Wenn man Bücher über Hundeerziehung liest, wird sehr oft darauf verwiesen, dass die grundlegenden Verhaltensweisen des Hundes auf den Wolf zurückgehen. Auf den ersten Blick scheint das ganz plausibel zu sein, denn der genetische Code von Wölfen und Hunden ist zu 99,96% identisch. Stimmt also die gängige Meinung: verstehe ich das Verhalten der Wölfe, dann verstehe ich auch das Verhalten von Hunden ?

 

Von einer DNA-Gleichheit auf eine Gleichheit des Verhaltens zu schließen ist allerdings nicht zulässig.
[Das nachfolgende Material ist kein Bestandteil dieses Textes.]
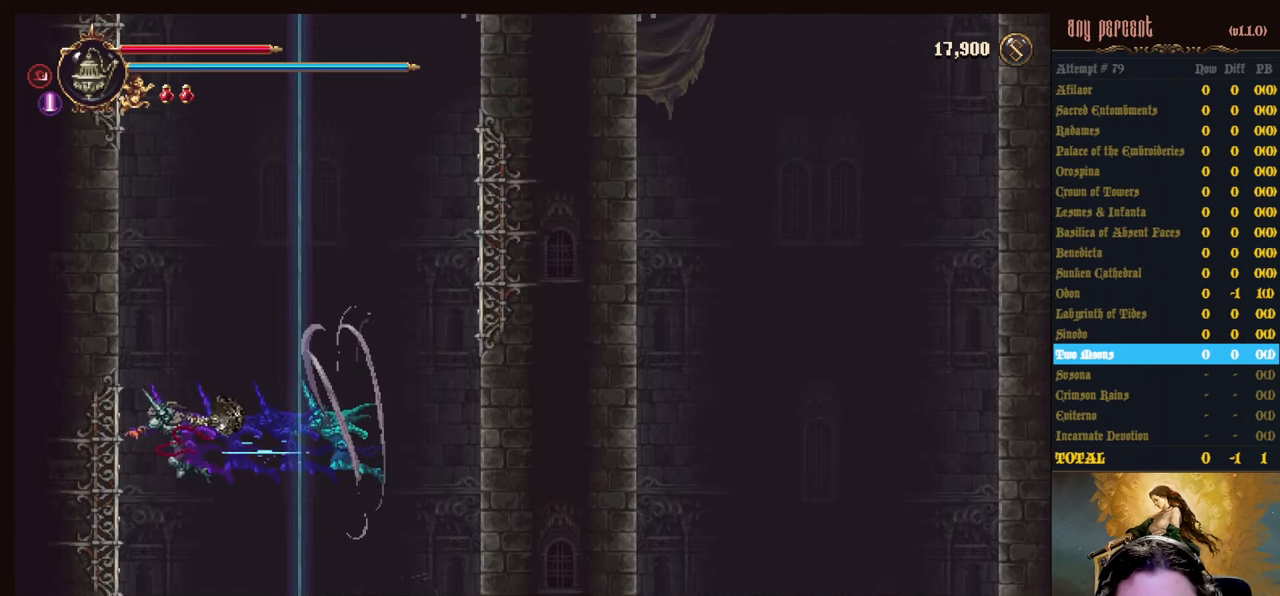
{"keys": ["jump", "left"], "events": [[100, "dodge", "up"], [300, "jump", "down"]]}
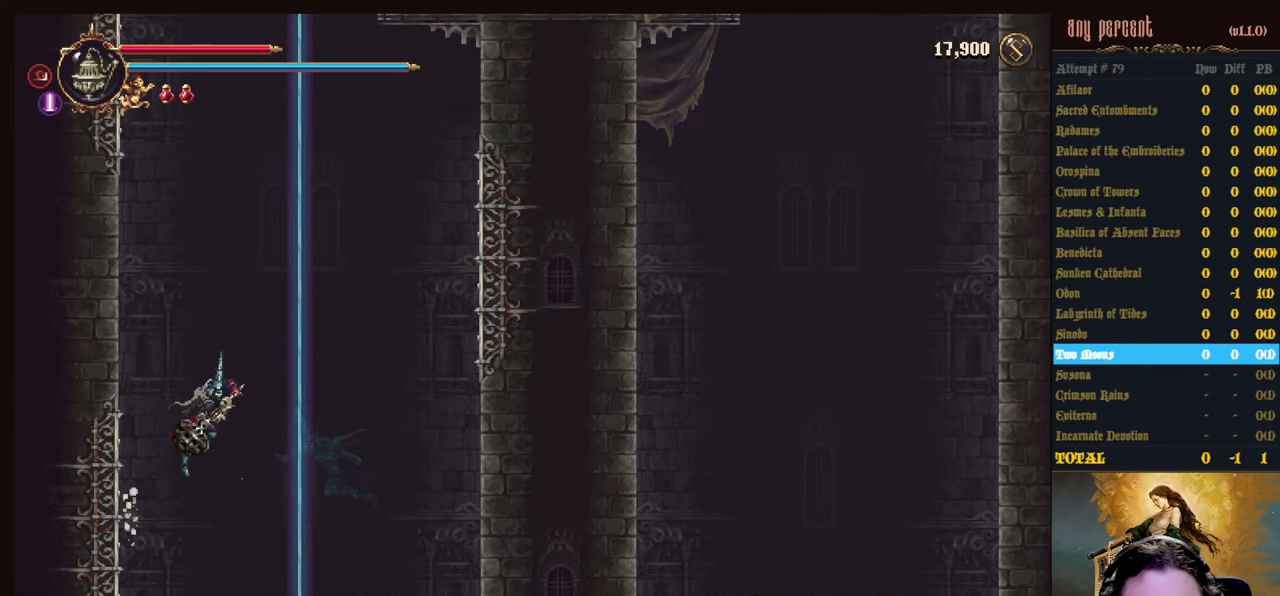
{"keys": ["left"], "events": [[33, "jump", "up"]]}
Aus  der Forschung über Menschenaffen weiß man, dass winzige Änderungen in der DNA zu großen Veränderungen im Verhalten führen können.

 

Entscheidend ist allerdings ein anderer Punkt. Bis heute sind viele Elemente in der Hundeerziehung auf Missverständnisse in der  Wolfsforschung der 1960-er und  1970-er Jahre zurückzuführen. Man behauptete damals folgendes: Jedes Wolfsrudel wird von einem dominanten "Alphapaar" als "Rudelführer" aggressiv beherrscht Jeder Wolf hat einen ganz bestimmten Platz  im Rudel, den er/sie  mit allen Mitteln verteidigen muss ("Rudelhierarchie"). Im günstigsten Fall kann ein Rudelmitglied durch entsprechend aggressives und "schlaues" Verhalten zum Rudelführer aufsteigen. Der "Lohn" dafür ist, sich mit dem Alphaweibchen paaren zu dürfen. Das Alphapaar  ist aber  immer in Gefahr seine Position zu verlieren und muss deshalb aggressiv und gewaltsam gegen Rudelmitglieder vorgehen.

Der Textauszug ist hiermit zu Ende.